Work required >>
Please reproduce every record, keeping each one exactly as written.

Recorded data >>
================

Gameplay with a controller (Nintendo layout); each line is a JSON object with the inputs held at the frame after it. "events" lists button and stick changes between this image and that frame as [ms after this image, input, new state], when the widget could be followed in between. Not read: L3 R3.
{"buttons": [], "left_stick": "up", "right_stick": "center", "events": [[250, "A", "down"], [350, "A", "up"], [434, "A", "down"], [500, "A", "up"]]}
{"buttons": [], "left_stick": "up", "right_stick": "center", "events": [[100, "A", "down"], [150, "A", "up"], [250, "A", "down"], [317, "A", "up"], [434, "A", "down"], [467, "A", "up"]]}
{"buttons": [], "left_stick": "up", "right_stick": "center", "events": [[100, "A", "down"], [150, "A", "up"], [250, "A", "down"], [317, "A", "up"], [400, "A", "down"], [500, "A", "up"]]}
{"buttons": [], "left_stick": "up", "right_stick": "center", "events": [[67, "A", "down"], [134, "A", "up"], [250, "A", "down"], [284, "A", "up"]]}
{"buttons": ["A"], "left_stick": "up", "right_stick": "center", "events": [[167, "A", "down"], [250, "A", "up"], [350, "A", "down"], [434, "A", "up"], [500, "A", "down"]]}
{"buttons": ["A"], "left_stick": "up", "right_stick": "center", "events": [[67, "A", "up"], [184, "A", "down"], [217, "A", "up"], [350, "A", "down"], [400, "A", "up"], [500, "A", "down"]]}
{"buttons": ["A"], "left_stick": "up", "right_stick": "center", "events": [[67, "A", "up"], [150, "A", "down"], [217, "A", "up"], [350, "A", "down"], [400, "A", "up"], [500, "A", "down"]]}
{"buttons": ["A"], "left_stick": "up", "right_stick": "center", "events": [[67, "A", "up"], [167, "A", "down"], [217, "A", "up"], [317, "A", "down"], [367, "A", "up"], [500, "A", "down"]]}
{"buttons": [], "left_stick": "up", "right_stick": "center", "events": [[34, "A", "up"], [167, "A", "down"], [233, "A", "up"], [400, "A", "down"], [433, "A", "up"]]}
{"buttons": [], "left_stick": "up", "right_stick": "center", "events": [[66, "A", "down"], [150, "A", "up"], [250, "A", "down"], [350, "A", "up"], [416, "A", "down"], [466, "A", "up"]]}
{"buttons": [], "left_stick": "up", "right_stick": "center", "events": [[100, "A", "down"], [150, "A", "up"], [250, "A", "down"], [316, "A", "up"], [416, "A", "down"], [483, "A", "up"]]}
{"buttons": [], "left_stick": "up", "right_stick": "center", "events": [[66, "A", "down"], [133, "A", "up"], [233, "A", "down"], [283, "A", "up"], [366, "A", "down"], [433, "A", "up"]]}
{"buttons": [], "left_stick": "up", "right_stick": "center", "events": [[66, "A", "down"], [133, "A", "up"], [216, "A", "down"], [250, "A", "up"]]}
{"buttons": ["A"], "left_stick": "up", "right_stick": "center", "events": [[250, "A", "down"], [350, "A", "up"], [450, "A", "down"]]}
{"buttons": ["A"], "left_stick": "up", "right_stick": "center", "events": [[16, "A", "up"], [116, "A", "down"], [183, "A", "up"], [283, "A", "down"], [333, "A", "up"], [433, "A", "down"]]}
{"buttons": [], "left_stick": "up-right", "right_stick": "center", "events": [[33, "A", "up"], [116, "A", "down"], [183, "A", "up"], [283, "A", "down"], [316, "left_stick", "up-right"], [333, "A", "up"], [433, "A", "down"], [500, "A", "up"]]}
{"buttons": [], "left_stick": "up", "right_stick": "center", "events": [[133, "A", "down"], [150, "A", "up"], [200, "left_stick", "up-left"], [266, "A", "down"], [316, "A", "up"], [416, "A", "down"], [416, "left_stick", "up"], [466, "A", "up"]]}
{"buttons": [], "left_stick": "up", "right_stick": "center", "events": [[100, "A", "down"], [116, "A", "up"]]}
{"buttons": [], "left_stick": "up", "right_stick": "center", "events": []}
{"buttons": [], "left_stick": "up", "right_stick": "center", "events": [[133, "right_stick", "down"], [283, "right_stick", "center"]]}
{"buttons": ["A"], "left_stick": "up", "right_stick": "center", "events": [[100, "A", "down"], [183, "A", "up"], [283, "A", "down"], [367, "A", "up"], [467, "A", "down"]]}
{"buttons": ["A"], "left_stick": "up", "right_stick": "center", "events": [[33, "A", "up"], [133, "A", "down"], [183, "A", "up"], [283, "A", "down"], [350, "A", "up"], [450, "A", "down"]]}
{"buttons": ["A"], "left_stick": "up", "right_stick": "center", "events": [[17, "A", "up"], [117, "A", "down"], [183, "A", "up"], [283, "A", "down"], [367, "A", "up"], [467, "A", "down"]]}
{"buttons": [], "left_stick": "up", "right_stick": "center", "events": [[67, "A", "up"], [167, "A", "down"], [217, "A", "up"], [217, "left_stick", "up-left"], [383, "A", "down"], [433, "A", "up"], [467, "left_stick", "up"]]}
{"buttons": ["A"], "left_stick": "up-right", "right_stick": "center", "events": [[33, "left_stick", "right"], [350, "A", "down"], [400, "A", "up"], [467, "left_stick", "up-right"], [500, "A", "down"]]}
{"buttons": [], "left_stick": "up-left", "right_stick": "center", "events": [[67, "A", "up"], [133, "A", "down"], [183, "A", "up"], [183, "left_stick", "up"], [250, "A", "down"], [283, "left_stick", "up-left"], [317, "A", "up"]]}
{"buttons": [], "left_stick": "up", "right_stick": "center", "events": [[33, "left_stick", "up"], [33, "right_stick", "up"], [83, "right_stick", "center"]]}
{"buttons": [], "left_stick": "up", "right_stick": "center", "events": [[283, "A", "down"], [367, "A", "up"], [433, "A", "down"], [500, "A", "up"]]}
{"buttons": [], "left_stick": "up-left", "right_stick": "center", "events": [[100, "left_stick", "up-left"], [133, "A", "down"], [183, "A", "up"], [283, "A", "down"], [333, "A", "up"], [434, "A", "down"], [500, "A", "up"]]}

================

Task response >>
Gameplay with a controller (Nintendo layout); each line is a JSON object with the inputs held at the frame after it. "events" lists button and stick changes between this image and that frame as [ms after this image, input, new state], when the widget could be followed in between. Not read: L3 R3.
{"buttons": [], "left_stick": "up", "right_stick": "center", "events": [[250, "A", "down"], [350, "A", "up"], [434, "A", "down"], [500, "A", "up"]]}
{"buttons": [], "left_stick": "up", "right_stick": "center", "events": [[100, "A", "down"], [150, "A", "up"], [250, "A", "down"], [317, "A", "up"], [434, "A", "down"], [467, "A", "up"]]}
{"buttons": [], "left_stick": "up", "right_stick": "center", "events": [[100, "A", "down"], [150, "A", "up"], [250, "A", "down"], [317, "A", "up"], [400, "A", "down"], [500, "A", "up"]]}
{"buttons": [], "left_stick": "up", "right_stick": "center", "events": [[67, "A", "down"], [134, "A", "up"], [250, "A", "down"], [284, "A", "up"]]}
{"buttons": ["A"], "left_stick": "up", "right_stick": "center", "events": [[167, "A", "down"], [250, "A", "up"], [350, "A", "down"], [434, "A", "up"], [500, "A", "down"]]}
{"buttons": ["A"], "left_stick": "up", "right_stick": "center", "events": [[67, "A", "up"], [184, "A", "down"], [217, "A", "up"], [350, "A", "down"], [400, "A", "up"], [500, "A", "down"]]}
{"buttons": ["A"], "left_stick": "up", "right_stick": "center", "events": [[67, "A", "up"], [150, "A", "down"], [217, "A", "up"], [350, "A", "down"], [400, "A", "up"], [500, "A", "down"]]}
{"buttons": ["A"], "left_stick": "up", "right_stick": "center", "events": [[67, "A", "up"], [167, "A", "down"], [217, "A", "up"], [317, "A", "down"], [367, "A", "up"], [500, "A", "down"]]}
{"buttons": [], "left_stick": "up", "right_stick": "center", "events": [[34, "A", "up"], [167, "A", "down"], [233, "A", "up"], [400, "A", "down"], [433, "A", "up"]]}
{"buttons": [], "left_stick": "up", "right_stick": "center", "events": [[66, "A", "down"], [150, "A", "up"], [250, "A", "down"], [350, "A", "up"], [416, "A", "down"], [466, "A", "up"]]}
{"buttons": [], "left_stick": "up", "right_stick": "center", "events": [[100, "A", "down"], [150, "A", "up"], [250, "A", "down"], [316, "A", "up"], [416, "A", "down"], [483, "A", "up"]]}
{"buttons": [], "left_stick": "up", "right_stick": "center", "events": [[66, "A", "down"], [133, "A", "up"], [233, "A", "down"], [283, "A", "up"], [366, "A", "down"], [433, "A", "up"]]}
{"buttons": [], "left_stick": "up", "right_stick": "center", "events": [[66, "A", "down"], [133, "A", "up"], [216, "A", "down"], [250, "A", "up"]]}
{"buttons": ["A"], "left_stick": "up", "right_stick": "center", "events": [[250, "A", "down"], [350, "A", "up"], [450, "A", "down"]]}
{"buttons": ["A"], "left_stick": "up", "right_stick": "center", "events": [[16, "A", "up"], [116, "A", "down"], [183, "A", "up"], [283, "A", "down"], [333, "A", "up"], [433, "A", "down"]]}
{"buttons": [], "left_stick": "up-right", "right_stick": "center", "events": [[33, "A", "up"], [116, "A", "down"], [183, "A", "up"], [283, "A", "down"], [316, "left_stick", "up-right"], [333, "A", "up"], [433, "A", "down"], [500, "A", "up"]]}
{"buttons": [], "left_stick": "up", "right_stick": "center", "events": [[133, "A", "down"], [150, "A", "up"], [200, "left_stick", "up-left"], [266, "A", "down"], [316, "A", "up"], [416, "A", "down"], [416, "left_stick", "up"], [466, "A", "up"]]}
{"buttons": [], "left_stick": "up", "right_stick": "center", "events": [[100, "A", "down"], [116, "A", "up"]]}
{"buttons": [], "left_stick": "up", "right_stick": "center", "events": []}
{"buttons": [], "left_stick": "up", "right_stick": "center", "events": [[133, "right_stick", "down"], [283, "right_stick", "center"]]}
{"buttons": ["A"], "left_stick": "up", "right_stick": "center", "events": [[100, "A", "down"], [183, "A", "up"], [283, "A", "down"], [367, "A", "up"], [467, "A", "down"]]}
{"buttons": ["A"], "left_stick": "up", "right_stick": "center", "events": [[33, "A", "up"], [133, "A", "down"], [183, "A", "up"], [283, "A", "down"], [350, "A", "up"], [450, "A", "down"]]}
{"buttons": ["A"], "left_stick": "up", "right_stick": "center", "events": [[17, "A", "up"], [117, "A", "down"], [183, "A", "up"], [283, "A", "down"], [367, "A", "up"], [467, "A", "down"]]}
{"buttons": [], "left_stick": "up", "right_stick": "center", "events": [[67, "A", "up"], [167, "A", "down"], [217, "A", "up"], [217, "left_stick", "up-left"], [383, "A", "down"], [433, "A", "up"], [467, "left_stick", "up"]]}
{"buttons": ["A"], "left_stick": "up-right", "right_stick": "center", "events": [[33, "left_stick", "right"], [350, "A", "down"], [400, "A", "up"], [467, "left_stick", "up-right"], [500, "A", "down"]]}
{"buttons": [], "left_stick": "up-left", "right_stick": "center", "events": [[67, "A", "up"], [133, "A", "down"], [183, "A", "up"], [183, "left_stick", "up"], [250, "A", "down"], [283, "left_stick", "up-left"], [317, "A", "up"]]}
{"buttons": [], "left_stick": "up", "right_stick": "center", "events": [[33, "left_stick", "up"], [33, "right_stick", "up"], [83, "right_stick", "center"]]}
{"buttons": [], "left_stick": "up", "right_stick": "center", "events": [[283, "A", "down"], [367, "A", "up"], [433, "A", "down"], [500, "A", "up"]]}
{"buttons": [], "left_stick": "up-left", "right_stick": "center", "events": [[100, "left_stick", "up-left"], [133, "A", "down"], [183, "A", "up"], [283, "A", "down"], [333, "A", "up"], [434, "A", "down"], [500, "A", "up"]]}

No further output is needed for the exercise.